__Task inputs__
>>>
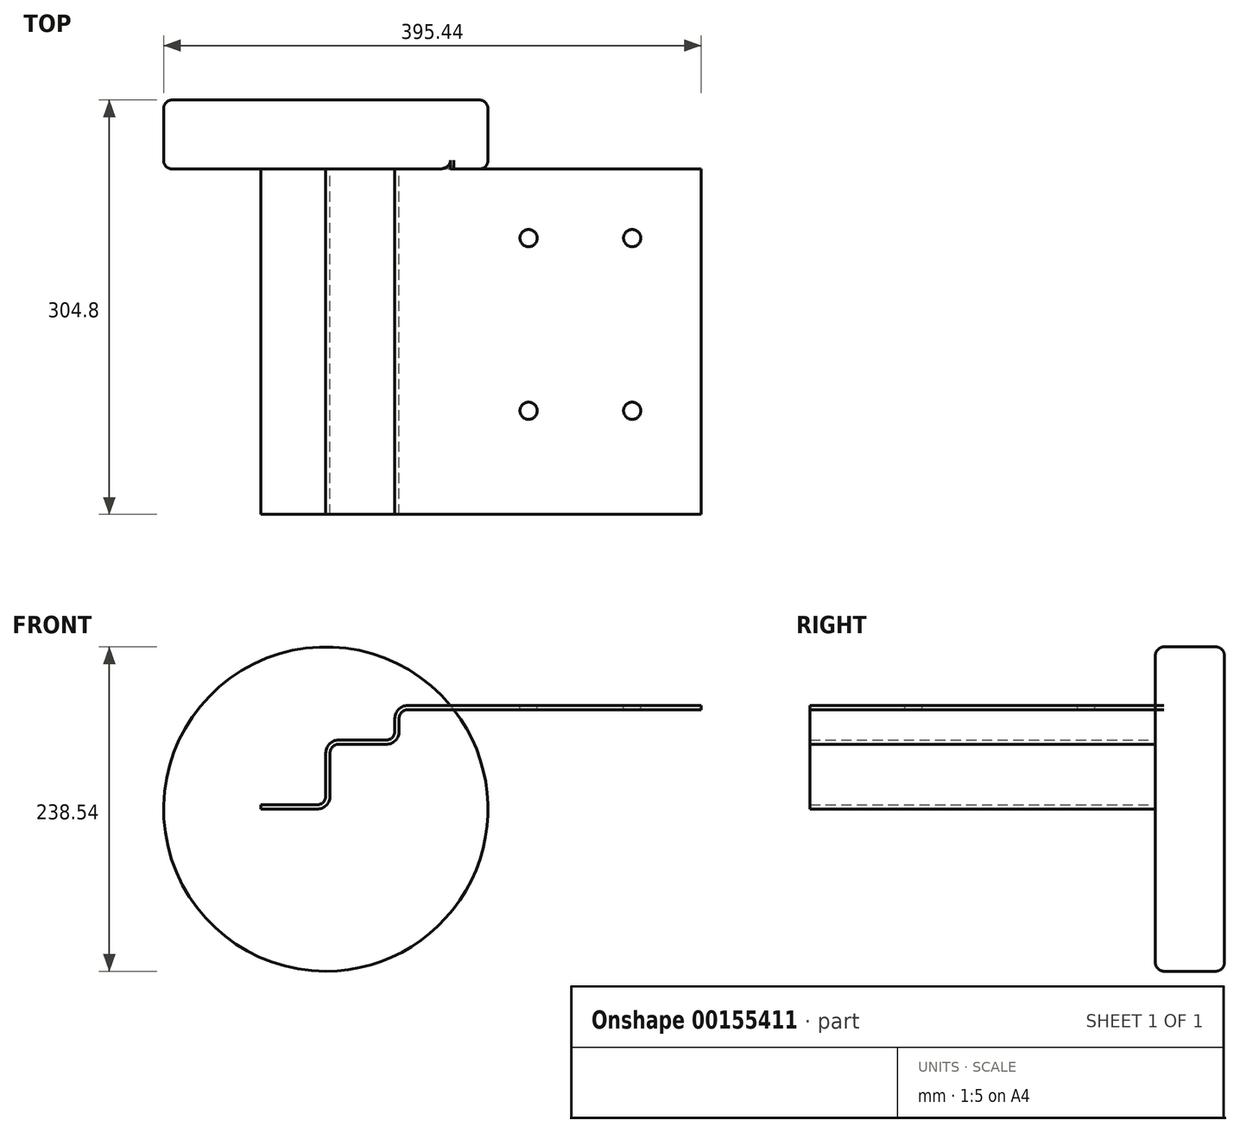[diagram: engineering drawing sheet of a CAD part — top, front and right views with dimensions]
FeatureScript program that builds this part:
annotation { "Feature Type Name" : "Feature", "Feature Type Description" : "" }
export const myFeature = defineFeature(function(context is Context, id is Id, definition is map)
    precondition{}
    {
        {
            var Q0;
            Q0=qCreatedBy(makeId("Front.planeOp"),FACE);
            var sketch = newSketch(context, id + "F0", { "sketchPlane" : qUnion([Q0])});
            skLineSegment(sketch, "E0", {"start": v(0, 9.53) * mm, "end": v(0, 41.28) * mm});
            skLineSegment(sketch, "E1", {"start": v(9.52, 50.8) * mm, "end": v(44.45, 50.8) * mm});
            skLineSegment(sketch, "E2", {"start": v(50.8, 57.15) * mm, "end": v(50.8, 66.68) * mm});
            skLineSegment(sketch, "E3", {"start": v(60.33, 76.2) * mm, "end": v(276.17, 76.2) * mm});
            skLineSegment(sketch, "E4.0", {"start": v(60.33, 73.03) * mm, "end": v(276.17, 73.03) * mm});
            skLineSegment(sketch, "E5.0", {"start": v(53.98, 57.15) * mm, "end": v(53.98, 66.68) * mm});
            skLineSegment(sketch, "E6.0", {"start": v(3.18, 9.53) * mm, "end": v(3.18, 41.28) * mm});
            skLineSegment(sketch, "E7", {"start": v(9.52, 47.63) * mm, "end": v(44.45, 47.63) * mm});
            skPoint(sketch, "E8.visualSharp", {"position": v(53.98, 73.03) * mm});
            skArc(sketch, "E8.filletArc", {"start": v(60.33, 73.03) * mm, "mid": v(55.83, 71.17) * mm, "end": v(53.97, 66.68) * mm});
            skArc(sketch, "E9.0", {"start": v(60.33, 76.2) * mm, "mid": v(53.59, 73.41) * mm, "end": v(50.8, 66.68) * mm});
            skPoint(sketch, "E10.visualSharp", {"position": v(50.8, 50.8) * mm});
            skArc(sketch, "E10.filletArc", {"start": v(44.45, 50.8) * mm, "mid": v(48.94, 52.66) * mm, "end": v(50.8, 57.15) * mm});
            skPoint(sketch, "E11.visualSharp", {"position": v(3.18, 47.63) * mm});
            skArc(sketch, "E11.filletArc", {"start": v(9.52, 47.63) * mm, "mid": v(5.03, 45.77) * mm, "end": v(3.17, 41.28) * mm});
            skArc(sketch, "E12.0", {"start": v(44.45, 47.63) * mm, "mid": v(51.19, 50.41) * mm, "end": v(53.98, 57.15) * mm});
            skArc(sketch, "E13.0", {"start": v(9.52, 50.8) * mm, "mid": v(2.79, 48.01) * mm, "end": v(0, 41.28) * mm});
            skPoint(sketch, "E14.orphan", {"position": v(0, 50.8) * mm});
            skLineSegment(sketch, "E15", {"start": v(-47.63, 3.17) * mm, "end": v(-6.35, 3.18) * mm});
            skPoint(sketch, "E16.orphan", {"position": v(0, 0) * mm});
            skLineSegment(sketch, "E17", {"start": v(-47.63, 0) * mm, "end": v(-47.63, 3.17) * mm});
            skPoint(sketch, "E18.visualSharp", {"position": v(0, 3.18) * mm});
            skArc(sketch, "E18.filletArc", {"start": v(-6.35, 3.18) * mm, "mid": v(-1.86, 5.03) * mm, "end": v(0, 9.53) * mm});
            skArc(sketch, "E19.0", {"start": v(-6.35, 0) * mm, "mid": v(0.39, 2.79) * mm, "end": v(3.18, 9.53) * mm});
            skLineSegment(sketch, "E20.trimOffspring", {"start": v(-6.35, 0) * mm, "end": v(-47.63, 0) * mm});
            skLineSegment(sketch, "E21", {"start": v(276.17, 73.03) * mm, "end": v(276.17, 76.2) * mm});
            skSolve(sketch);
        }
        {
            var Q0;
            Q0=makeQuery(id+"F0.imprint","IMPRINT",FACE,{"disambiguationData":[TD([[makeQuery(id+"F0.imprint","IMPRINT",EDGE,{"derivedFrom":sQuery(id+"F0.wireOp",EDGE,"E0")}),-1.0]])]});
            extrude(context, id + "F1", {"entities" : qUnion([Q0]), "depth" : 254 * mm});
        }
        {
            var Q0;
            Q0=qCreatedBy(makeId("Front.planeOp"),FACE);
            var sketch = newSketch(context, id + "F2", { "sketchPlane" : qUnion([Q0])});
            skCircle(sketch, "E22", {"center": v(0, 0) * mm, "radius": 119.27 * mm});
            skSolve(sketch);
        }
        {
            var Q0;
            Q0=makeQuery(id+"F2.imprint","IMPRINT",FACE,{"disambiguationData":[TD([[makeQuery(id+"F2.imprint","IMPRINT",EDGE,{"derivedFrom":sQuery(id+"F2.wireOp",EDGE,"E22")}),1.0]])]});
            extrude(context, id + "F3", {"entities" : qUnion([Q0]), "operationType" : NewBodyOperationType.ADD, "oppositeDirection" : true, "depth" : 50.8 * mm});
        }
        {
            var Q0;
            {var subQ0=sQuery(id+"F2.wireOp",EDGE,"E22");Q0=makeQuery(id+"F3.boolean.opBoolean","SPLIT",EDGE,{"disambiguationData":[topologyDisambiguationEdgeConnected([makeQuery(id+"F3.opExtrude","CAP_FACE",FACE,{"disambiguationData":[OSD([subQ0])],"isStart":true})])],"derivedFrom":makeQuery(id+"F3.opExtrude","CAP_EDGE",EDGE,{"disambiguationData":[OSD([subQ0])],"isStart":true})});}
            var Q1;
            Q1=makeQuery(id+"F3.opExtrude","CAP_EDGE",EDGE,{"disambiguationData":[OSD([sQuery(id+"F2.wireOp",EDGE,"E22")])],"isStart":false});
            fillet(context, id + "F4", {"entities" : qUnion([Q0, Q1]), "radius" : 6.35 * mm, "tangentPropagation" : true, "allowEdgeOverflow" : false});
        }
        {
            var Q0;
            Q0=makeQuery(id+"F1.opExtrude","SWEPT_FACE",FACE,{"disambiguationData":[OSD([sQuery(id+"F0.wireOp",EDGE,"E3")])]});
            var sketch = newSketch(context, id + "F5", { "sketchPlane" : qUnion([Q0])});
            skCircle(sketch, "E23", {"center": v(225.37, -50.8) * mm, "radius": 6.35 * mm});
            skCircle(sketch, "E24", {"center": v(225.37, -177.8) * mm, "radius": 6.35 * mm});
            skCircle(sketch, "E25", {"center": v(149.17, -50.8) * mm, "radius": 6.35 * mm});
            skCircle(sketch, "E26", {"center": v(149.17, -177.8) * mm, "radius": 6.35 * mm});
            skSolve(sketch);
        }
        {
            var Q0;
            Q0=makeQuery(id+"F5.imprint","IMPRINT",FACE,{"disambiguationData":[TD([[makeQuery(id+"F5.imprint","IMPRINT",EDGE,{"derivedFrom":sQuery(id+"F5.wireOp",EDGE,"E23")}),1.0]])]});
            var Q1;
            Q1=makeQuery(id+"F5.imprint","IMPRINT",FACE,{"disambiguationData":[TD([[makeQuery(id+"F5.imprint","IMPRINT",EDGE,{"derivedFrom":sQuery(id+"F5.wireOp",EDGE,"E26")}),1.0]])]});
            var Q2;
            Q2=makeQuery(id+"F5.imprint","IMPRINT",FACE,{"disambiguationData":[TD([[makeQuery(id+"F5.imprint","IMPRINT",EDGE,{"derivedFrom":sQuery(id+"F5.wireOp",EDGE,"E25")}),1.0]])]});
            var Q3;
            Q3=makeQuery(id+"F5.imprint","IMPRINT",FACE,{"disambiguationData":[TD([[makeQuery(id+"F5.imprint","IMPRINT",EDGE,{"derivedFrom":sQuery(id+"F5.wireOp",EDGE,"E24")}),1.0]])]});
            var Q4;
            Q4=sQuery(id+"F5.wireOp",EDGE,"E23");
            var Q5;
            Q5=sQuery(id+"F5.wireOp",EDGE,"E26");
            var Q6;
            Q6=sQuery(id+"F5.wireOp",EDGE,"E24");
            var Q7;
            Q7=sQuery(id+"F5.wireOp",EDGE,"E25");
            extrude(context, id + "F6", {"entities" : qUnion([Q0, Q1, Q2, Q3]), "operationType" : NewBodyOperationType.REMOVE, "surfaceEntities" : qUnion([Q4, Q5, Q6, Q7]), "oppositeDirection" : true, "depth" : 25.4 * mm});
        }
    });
<<<
__Set exercise__
Pull out the material from its first line down to the line with "v(53.98, 66.68) *", both ends included, and reproduce those lines unchanged, leaving out the pictures.

__Output of the task__
[diagram: engineering drawing sheet of a CAD part — top, front and right views with dimensions]
FeatureScript program that builds this part:
annotation { "Feature Type Name" : "Feature", "Feature Type Description" : "" }
export const myFeature = defineFeature(function(context is Context, id is Id, definition is map)
    precondition{}
    {
        {
            var Q0;
            Q0=qCreatedBy(makeId("Front.planeOp"),FACE);
            var sketch = newSketch(context, id + "F0", { "sketchPlane" : qUnion([Q0])});
            skLineSegment(sketch, "E0", {"start": v(0, 9.53) * mm, "end": v(0, 41.28) * mm});
            skLineSegment(sketch, "E1", {"start": v(9.52, 50.8) * mm, "end": v(44.45, 50.8) * mm});
            skLineSegment(sketch, "E2", {"start": v(50.8, 57.15) * mm, "end": v(50.8, 66.68) * mm});
            skLineSegment(sketch, "E3", {"start": v(60.33, 76.2) * mm, "end": v(276.17, 76.2) * mm});
            skLineSegment(sketch, "E4.0", {"start": v(60.33, 73.03) * mm, "end": v(276.17, 73.03) * mm});
            skLineSegment(sketch, "E5.0", {"start": v(53.98, 57.15) * mm, "end": v(53.98, 66.68) * mm});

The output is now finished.